» **READING TEXT**
>>>

Regarding void shields, simply comparing them to (relatively small) shipborn shields would be a mistake I think, even if a battleship can mount 2-3 void shields. A hive would be able to mount much larger shields and have the power to...well 'power' them. The siege of Vraks (Imperial Armour books) mentions ultrapowerful void shields impervious to orbital bombardments and WH40k stories mention space marines having to take down the void shields with an assault so I think we must assume that a properly defended Hive world is indeed able to withstand bombardment by a combination of defence emplacements capable of destroying void ships and heavy void shield defences....

Even if the voids are 'bigger' the total destruction of the planet's biosphere - such as it is - and the movement the city would suffer after a hit - even a near miss, would assure its destruction. If your town were to suddenly fly up into the air forty meters the landing would do all the damage. One hit and move on to the next hive world.

thanks all. i knew it would be destructive, now i just have to find a way to descibe his scene to get the magnitude of this across lol. oh and A02034040 i think anything that hits a whole number percentige of light speed ( ie 2%) is considered a fraction so the blast might be much smaller, but thanks for an actual number i can put to the "potential" blast.

It is described in the rules as hitting anything within 1VU of impact (thats 10,000 kilometers in space) as a indirect hit and causing 1d5 hits. Considering nukes would do much less in vacuum (energy dispersal over a perfectly spherical area being the cause) on an indirect hit...10k kilometers is a gigantic explosion in space in terms of energy per square kilometer so fudge on the >gigadamage. I'd be interested to see your description of the results to your players :)

<<<

» **THINGS TO DO**
(A) In the void shields discussion, how far from the point of impact do the rules count something as taking an indirect hit?
(B) Please continue the void shields discussion from where it stops.

Dataset excerpts:
>>>

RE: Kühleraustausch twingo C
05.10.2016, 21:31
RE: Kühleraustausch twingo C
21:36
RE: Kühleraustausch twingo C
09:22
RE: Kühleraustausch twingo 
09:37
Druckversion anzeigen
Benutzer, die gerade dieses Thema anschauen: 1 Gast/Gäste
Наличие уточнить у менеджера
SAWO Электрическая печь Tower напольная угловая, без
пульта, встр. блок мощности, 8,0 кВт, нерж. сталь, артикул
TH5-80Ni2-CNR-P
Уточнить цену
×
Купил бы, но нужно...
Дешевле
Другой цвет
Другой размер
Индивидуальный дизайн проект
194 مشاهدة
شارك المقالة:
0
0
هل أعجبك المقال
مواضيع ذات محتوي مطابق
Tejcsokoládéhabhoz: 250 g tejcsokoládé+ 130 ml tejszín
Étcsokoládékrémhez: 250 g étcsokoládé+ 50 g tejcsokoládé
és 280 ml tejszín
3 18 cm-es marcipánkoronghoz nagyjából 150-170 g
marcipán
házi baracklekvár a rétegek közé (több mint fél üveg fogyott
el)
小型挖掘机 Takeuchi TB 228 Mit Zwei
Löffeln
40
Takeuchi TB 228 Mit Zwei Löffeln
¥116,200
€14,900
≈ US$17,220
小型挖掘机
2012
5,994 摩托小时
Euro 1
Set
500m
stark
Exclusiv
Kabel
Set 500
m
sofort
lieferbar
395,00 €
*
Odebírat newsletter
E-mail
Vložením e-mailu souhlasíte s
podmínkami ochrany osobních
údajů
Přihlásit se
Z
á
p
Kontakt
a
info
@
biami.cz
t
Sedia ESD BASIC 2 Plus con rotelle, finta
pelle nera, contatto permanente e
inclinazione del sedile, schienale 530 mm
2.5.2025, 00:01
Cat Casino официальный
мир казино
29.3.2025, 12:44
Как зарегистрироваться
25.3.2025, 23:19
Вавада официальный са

<<<

» **RESULTS FOR THE EXERCISE**
(A) Within 1 VU of impact, which is 10,000 kilometers in space.

(B)
ok if anyone has read the black library book "Cadian Blood" by Aaron Dembski-Bowden, they would know that a nova cannon shell is a implosive device, essentially creating a minature, short lived black hole, and the shell is essentially the size of the ships cross section. so basically the void shield generators in the city would overload and cook off the nuclear reactors within the heart of the hive, and basically byebye hive city

oh and im also forgetting the various munitions, power cores, and fuels for the ships being built cooking off aswell

wulfenite said:

ok if anyone has read the black library book "Cadian Blood" by Aaron Dembski-Bowden, they would know that a nova cannon shell is a implosive device, essentially creating a minature, short lived black hole, and the shell is essentially the size of the ships cross section. so basically the void shield generators in the city would overload and cook off the nuclear reactors within the heart of the hive, and basically byebye hive city

I'd rather take Battlefleet Koronus's word seeing as it's the actual game mechanics for Nova Cannons in the 40k RPGs. I'm not entirely clear why an implosive Nova Shell would overload shield generators, and power plants. They certainly don't do anything like that in Rogue trader.

wulfenite said:

ok if anyone has read the black library book "Cadian Blood" by Aaron Dembski-Bowden, they would know that a nova cannon shell is a implosive device, essentially creating a minature, short lived black hole, and the shell is essentially the size of the ships cross section. so basically the void shield generators in the city would overload and cook off the nuclear reactors within the heart of the hive, and basically byebye hive city

As much as I love Aaron Dembski-Bowden's work, he does tend to stumble a bit when it comes to the details of starship combat - he's previously mentioned torpedoes being stopped by shields, for example.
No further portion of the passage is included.